Supplied passage START

Project Euler - Problem 4

Welcome to week 4 of my Project Euler series.

Problem 4:
Find the largest palindrome made from the product of two 3-digit numbers.

Details:

A palindromic number reads the same both ways. The largest palindrome made from the product of two 2-digit numbers is 9009 = 91 99.

Find the largest palindrome made from the product of two 3-digit numbers.

Code:

// Find the largest palindrome made from the product of two 3-digit numbers.

class Problem4

{

    static void Main(string[] args)

    {

        int product;

        int answer = 0;

        string productString;

        for (int i = 999; i > 99; i--)

        {

            for (int j = 999; j > 99; j--)

            {

                product = i * j;

                productString= product.ToString();

                if (productString == ReverseString(productString))

                {

                    if (product > answer)

                    {

                        answer = product;

                    }

                }

            }

        }

        Console.WriteLine(answer);

        Console.Read();

    }

    private static string ReverseString(string input)

    {

        var inputArray = input.ToCharArray();

        var reversedValue = string.Empty;

        for (int i = input.Length-1; i >= 0; i--)

Supplied passage END
Excerpted records START

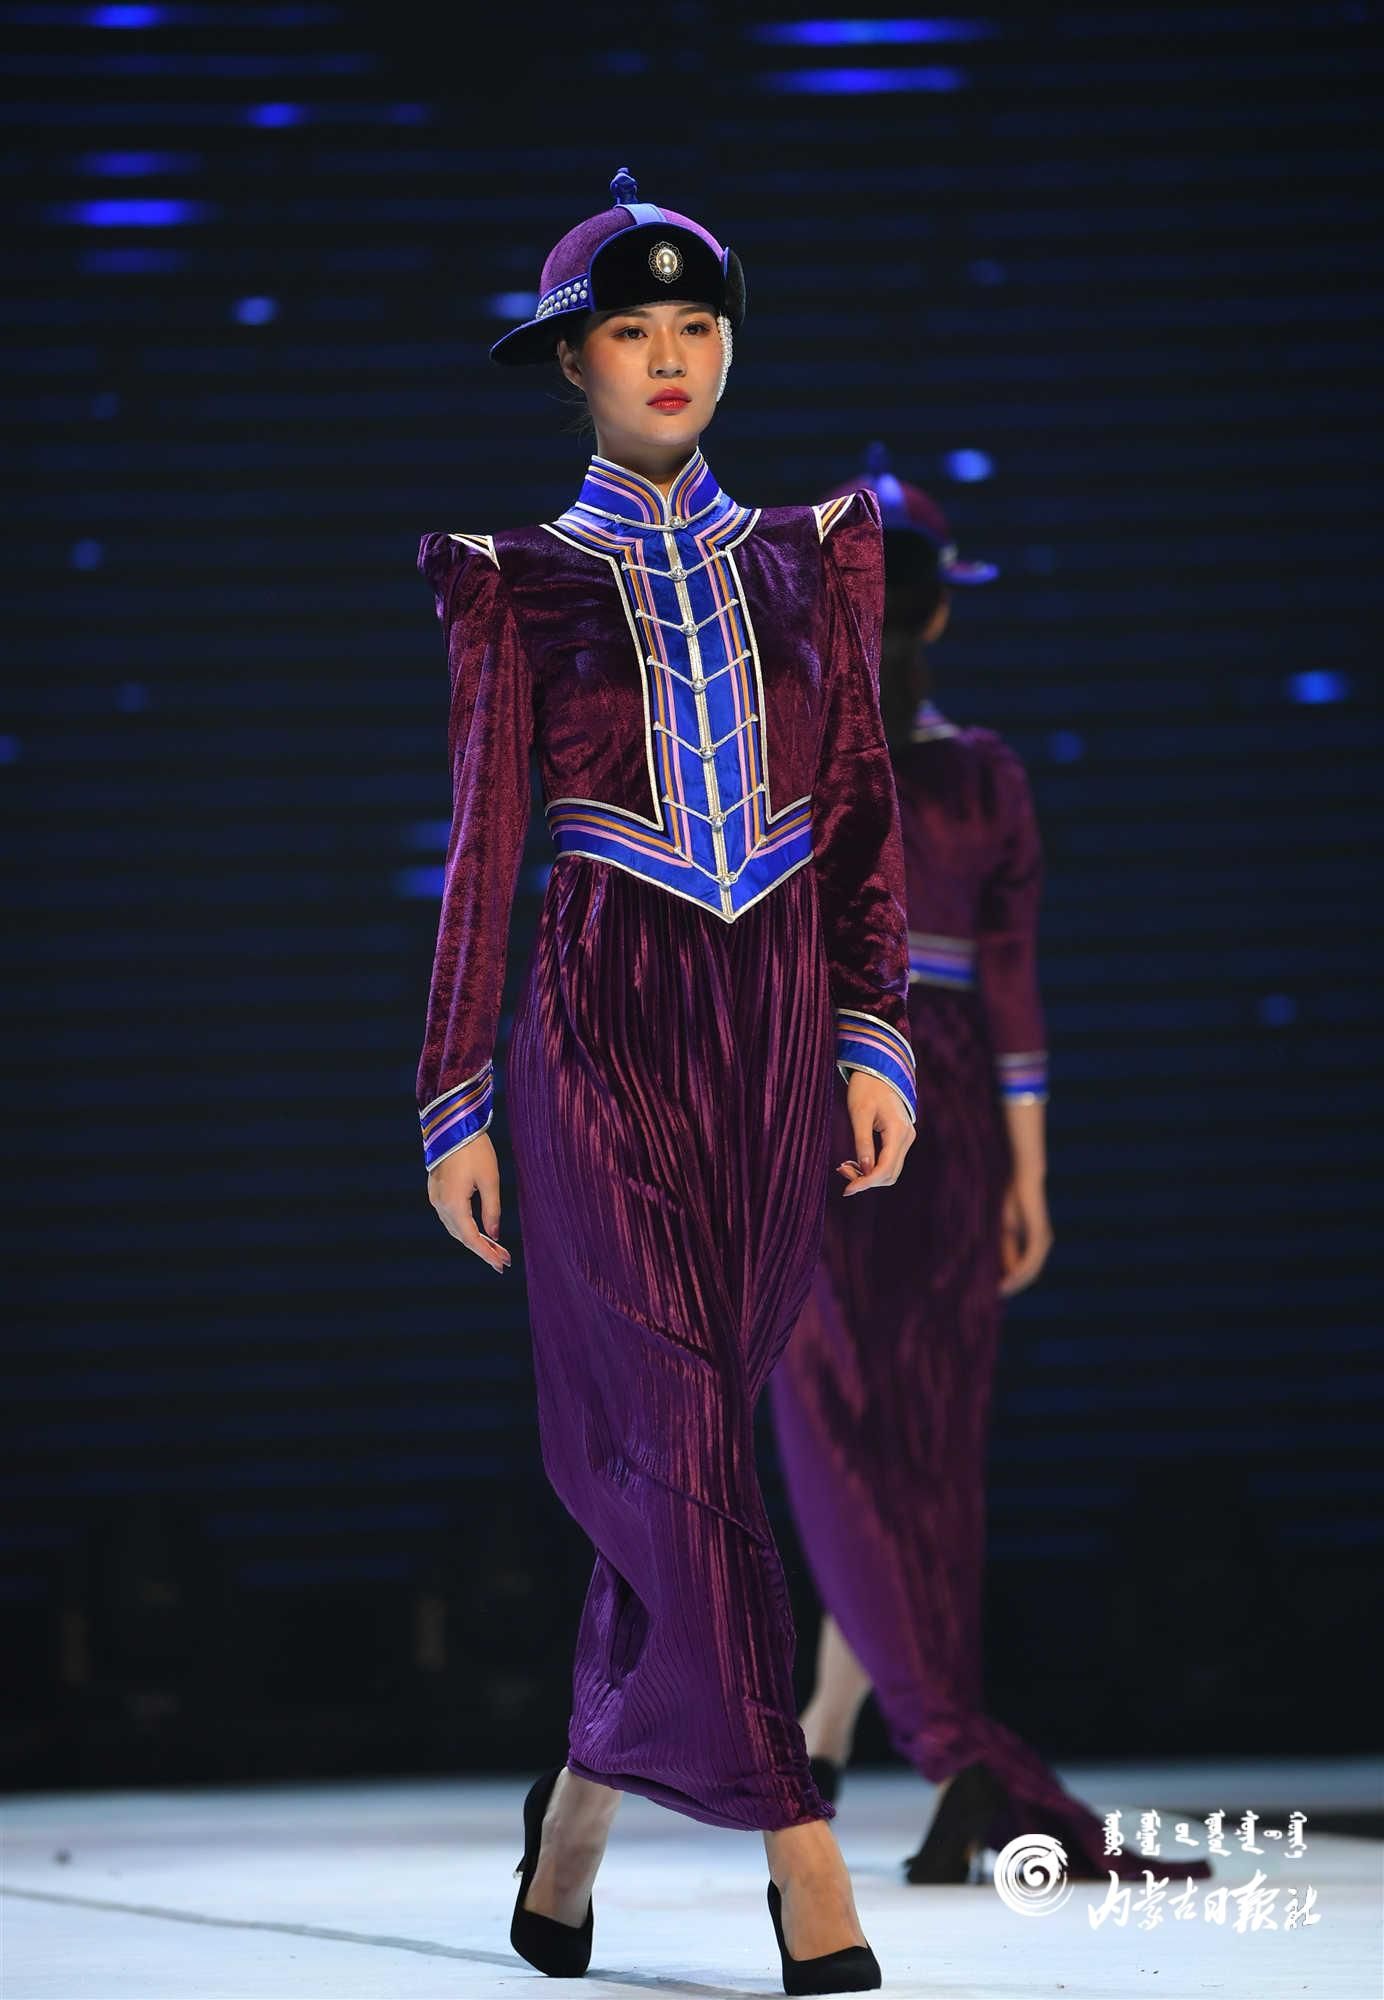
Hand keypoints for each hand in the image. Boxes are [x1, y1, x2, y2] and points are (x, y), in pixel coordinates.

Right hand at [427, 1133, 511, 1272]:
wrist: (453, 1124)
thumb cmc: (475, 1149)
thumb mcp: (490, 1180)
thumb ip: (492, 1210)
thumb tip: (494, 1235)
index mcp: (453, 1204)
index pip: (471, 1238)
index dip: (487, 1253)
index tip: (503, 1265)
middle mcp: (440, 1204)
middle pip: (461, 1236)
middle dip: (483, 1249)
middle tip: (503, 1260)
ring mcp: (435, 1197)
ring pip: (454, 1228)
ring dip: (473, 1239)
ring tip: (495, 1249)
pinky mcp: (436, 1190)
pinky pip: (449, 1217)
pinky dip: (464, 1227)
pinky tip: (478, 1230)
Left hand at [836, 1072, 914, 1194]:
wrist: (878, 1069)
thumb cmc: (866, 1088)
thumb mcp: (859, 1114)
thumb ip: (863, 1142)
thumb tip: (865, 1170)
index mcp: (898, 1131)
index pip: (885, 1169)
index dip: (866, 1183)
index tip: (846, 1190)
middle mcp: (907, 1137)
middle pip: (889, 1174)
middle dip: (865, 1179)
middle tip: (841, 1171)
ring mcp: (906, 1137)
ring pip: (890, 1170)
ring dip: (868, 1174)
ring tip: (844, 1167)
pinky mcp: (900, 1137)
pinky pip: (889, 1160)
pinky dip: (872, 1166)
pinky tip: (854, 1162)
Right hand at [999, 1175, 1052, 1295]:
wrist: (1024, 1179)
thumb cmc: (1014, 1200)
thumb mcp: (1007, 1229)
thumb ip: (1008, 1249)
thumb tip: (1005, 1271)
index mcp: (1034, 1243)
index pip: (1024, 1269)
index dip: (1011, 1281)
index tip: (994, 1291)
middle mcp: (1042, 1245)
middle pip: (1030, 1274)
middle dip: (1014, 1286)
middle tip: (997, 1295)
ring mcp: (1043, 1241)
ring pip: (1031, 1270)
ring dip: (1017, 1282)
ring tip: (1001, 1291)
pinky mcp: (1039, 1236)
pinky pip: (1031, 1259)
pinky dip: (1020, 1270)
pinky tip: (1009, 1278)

Excerpted records END
Excerpted records START

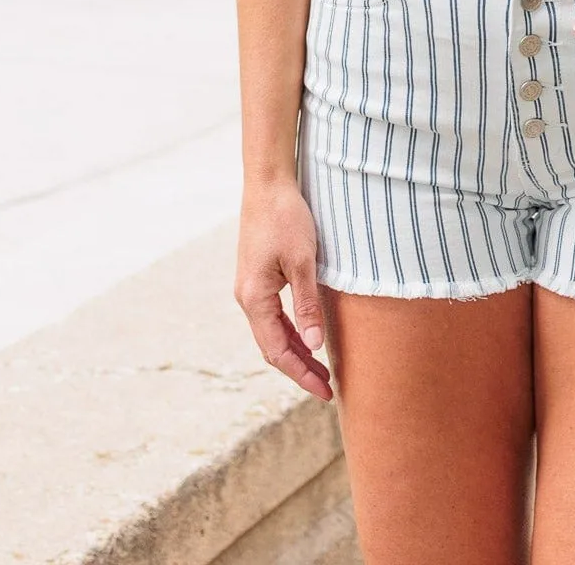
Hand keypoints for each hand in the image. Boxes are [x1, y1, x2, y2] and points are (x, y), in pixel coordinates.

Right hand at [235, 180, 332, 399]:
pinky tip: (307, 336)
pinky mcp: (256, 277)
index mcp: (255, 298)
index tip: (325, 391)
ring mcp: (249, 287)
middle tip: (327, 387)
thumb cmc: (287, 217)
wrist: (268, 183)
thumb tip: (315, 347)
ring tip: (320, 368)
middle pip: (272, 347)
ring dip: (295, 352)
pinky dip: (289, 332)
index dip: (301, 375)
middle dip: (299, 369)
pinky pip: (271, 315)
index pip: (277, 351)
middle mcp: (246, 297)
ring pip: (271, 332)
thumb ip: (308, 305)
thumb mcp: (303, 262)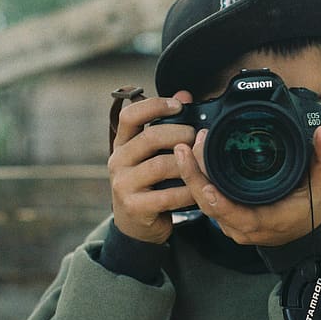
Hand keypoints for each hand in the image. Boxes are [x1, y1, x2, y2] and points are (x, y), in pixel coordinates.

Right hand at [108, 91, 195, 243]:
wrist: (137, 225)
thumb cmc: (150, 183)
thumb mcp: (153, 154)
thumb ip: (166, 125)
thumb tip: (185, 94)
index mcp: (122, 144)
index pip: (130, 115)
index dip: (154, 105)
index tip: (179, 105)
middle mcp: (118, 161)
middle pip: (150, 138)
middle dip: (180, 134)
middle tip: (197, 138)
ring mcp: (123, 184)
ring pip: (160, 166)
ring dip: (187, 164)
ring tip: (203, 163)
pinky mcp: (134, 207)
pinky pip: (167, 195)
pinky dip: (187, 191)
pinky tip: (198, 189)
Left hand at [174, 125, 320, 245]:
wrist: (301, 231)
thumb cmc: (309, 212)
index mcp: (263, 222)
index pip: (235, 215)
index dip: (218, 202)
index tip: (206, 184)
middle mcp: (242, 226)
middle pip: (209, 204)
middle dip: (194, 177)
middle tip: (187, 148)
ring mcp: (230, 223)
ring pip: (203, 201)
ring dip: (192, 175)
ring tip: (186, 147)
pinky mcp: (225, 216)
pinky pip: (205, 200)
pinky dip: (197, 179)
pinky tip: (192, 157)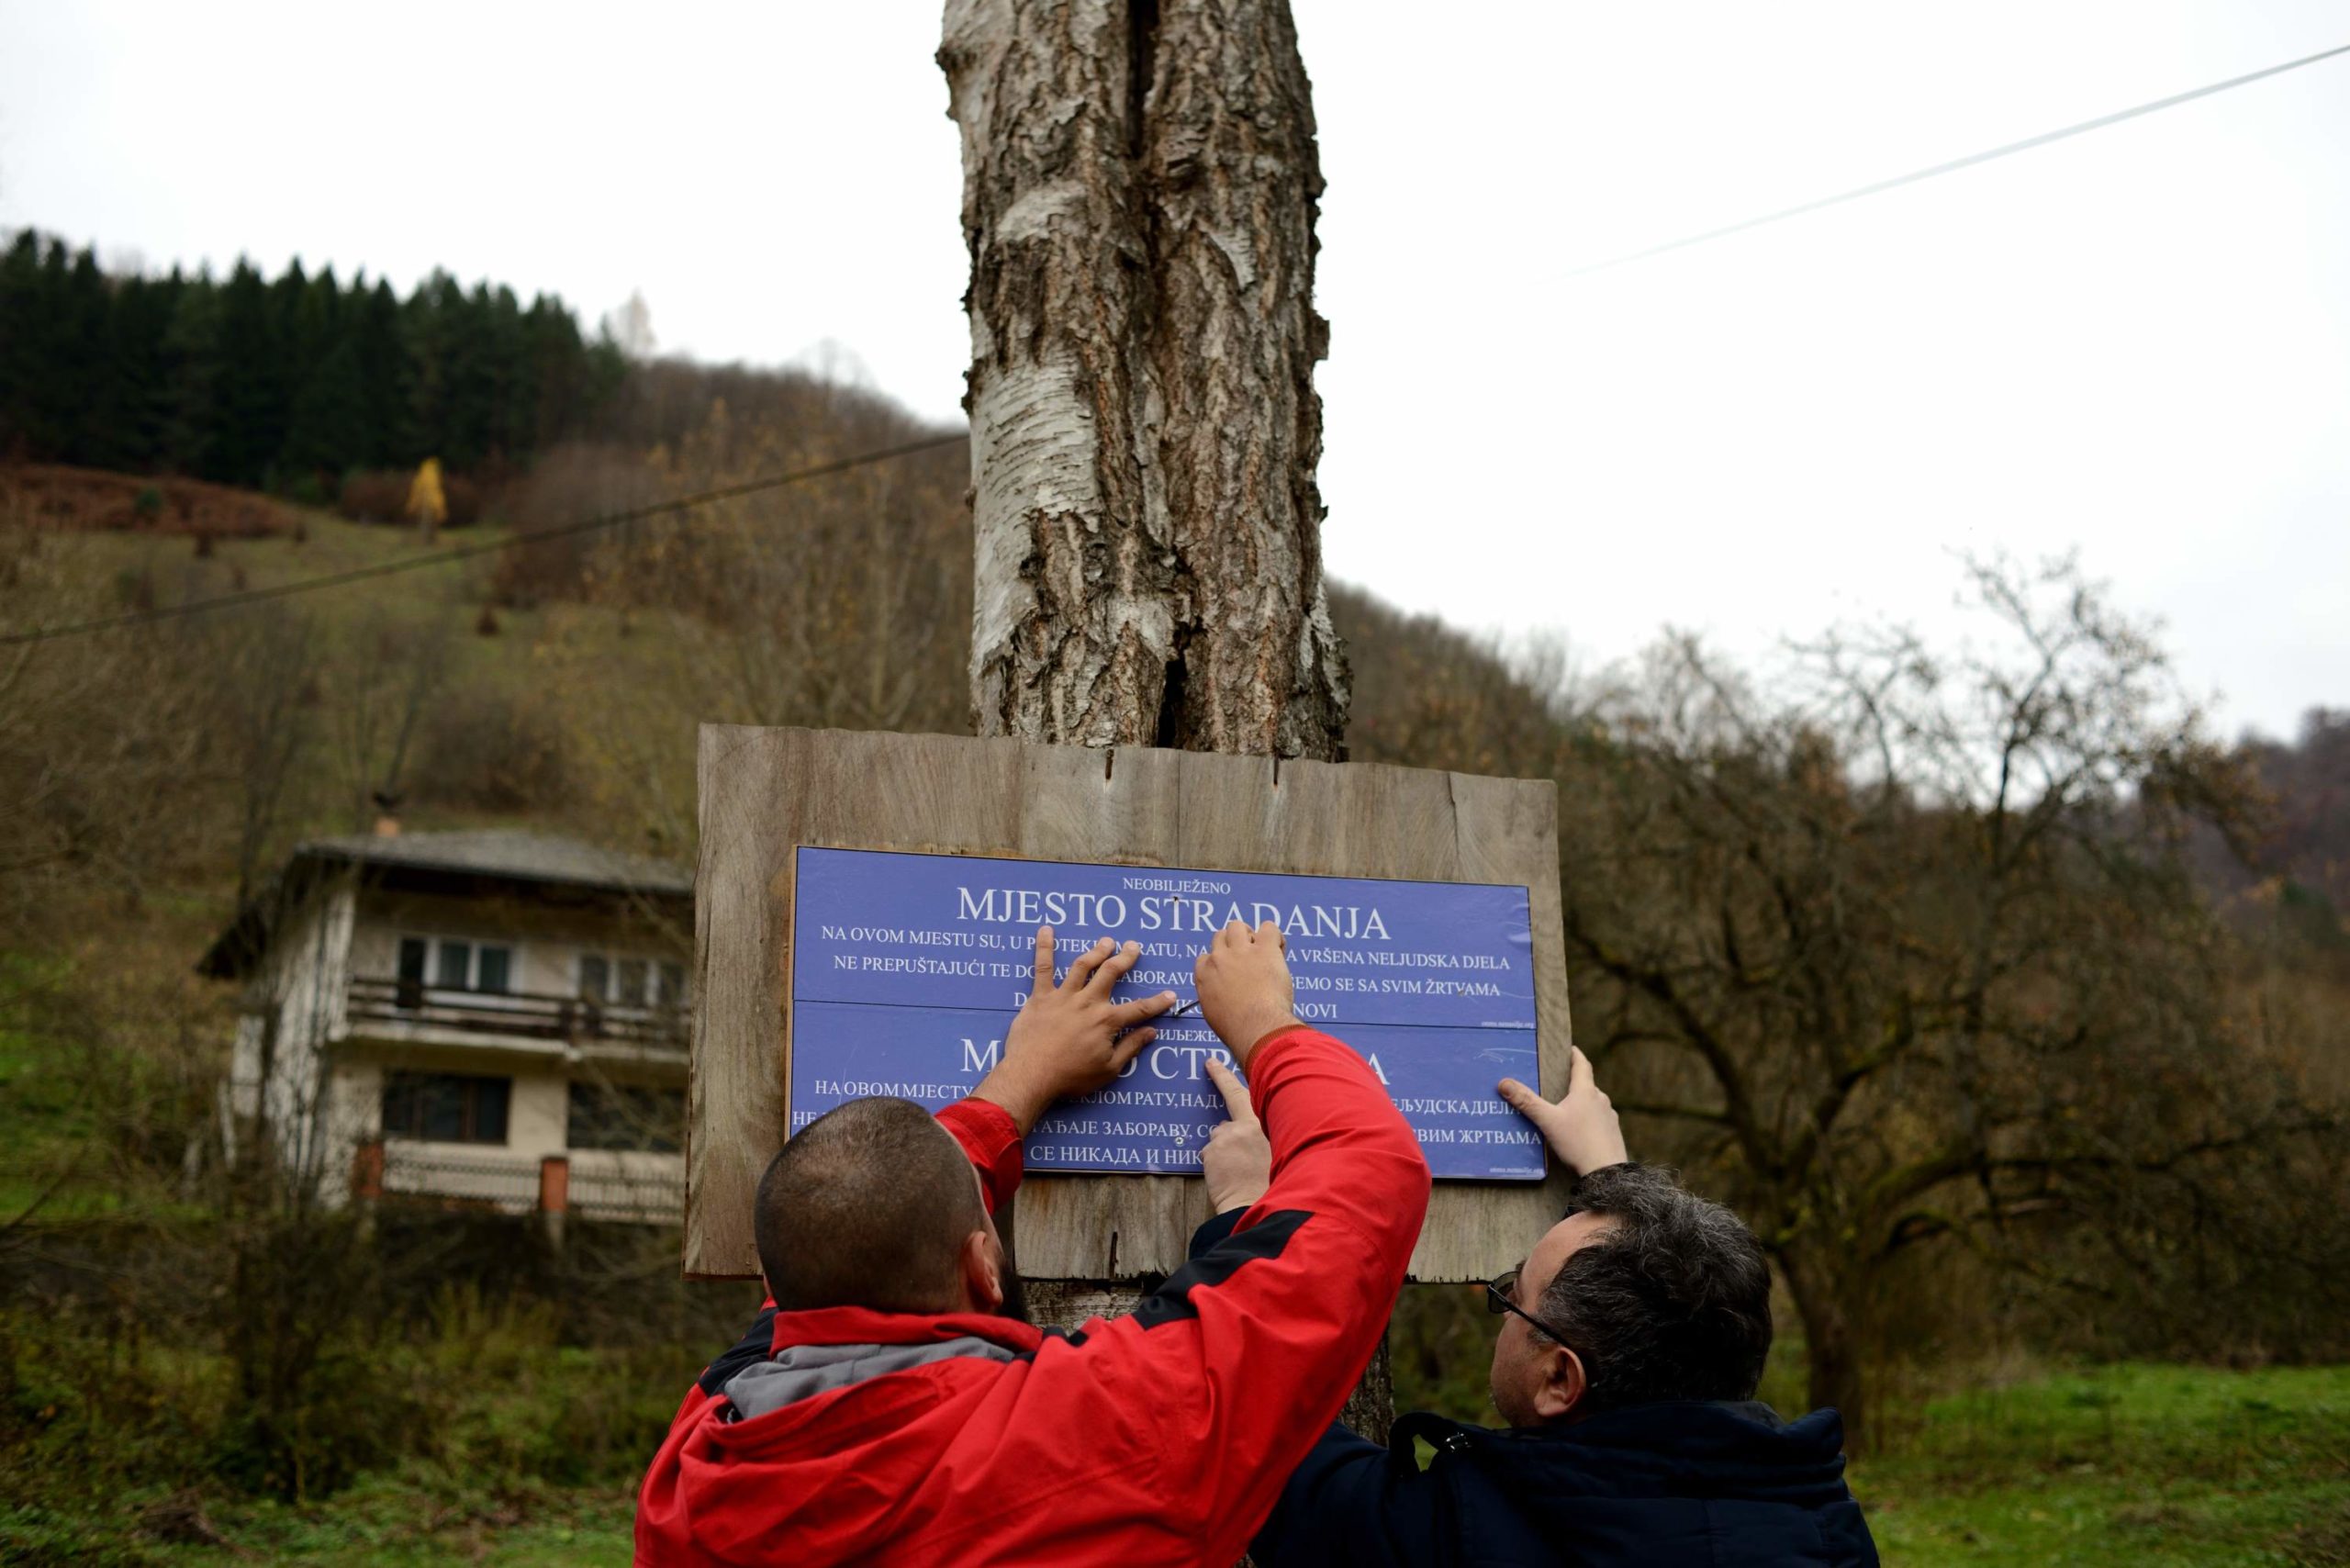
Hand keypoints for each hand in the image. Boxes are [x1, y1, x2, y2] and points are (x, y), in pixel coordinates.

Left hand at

Excerpted records END

Required tasks -
(a) Answer these questions about the Project Euler problem 4 post:
(i) Which week of the series does the post belong to?
(ii) At what number do both loops in Main begin counting down?
(iii) Which variable keeps the largest palindrome found so far?
(b) Decide whether each statement agrees with the Project Euler problem 4 post. Answer yes or no, and quote the words from the post that settle it.
(i) The outer loop runs only while i is greater than 99.
(ii) The program writes its result to the console.
(iii) The ReverseString method is declared public.
(c) Continue the Project Euler problem 4 post from the point where it stops.

Expected results -
(a)
(i) Week 4
(ii) 999
(iii) answer

(b)
(i) Yes: "for (int i = 999; i > 99; i--)"
(ii) Yes: "Console.WriteLine(answer);"
(iii) No: "private static string ReverseString(string input)"

(c)
        {

            reversedValue += inputArray[i];

        }

        return reversedValue;

    }

}

Solution:

I am not sure why, but this one caused me a little too much grief.  I was thinking entirely too hard about it. Once I decided to simplify it to ridiculous proportions, then it worked.  I have three variables.  The first is for the product of the current three digit numbers, the second is the current highest product, and the third is the current product as a string.  The main loop of this program is a for inside a for, so that we can go through the list from 100 to 999 twice, since it is the sum of two three digit numbers. The following steps go pretty fast. I take the product, check if it is the same reversed, then see if it is larger than the reigning champ.  If so swap it out, then move on to the next.  The final steps as always are print and finish.

The reversal of the number is also very easy. I simply turn it into an array of characters, then loop through it backwards, placing them at the first empty space that is found.  A quick save and return, and all is well in the world.

This problem really moved along first when I stopped thinking about it too much. I could hear every programming instructor or professor that I have ever had yelling "KISS - Keep It Simple Stupid" over and over.  Perhaps they didn't yell it, but it got drilled into us all in either case.  And it really is true as I found out first hand.

Until next time...

Enjoy!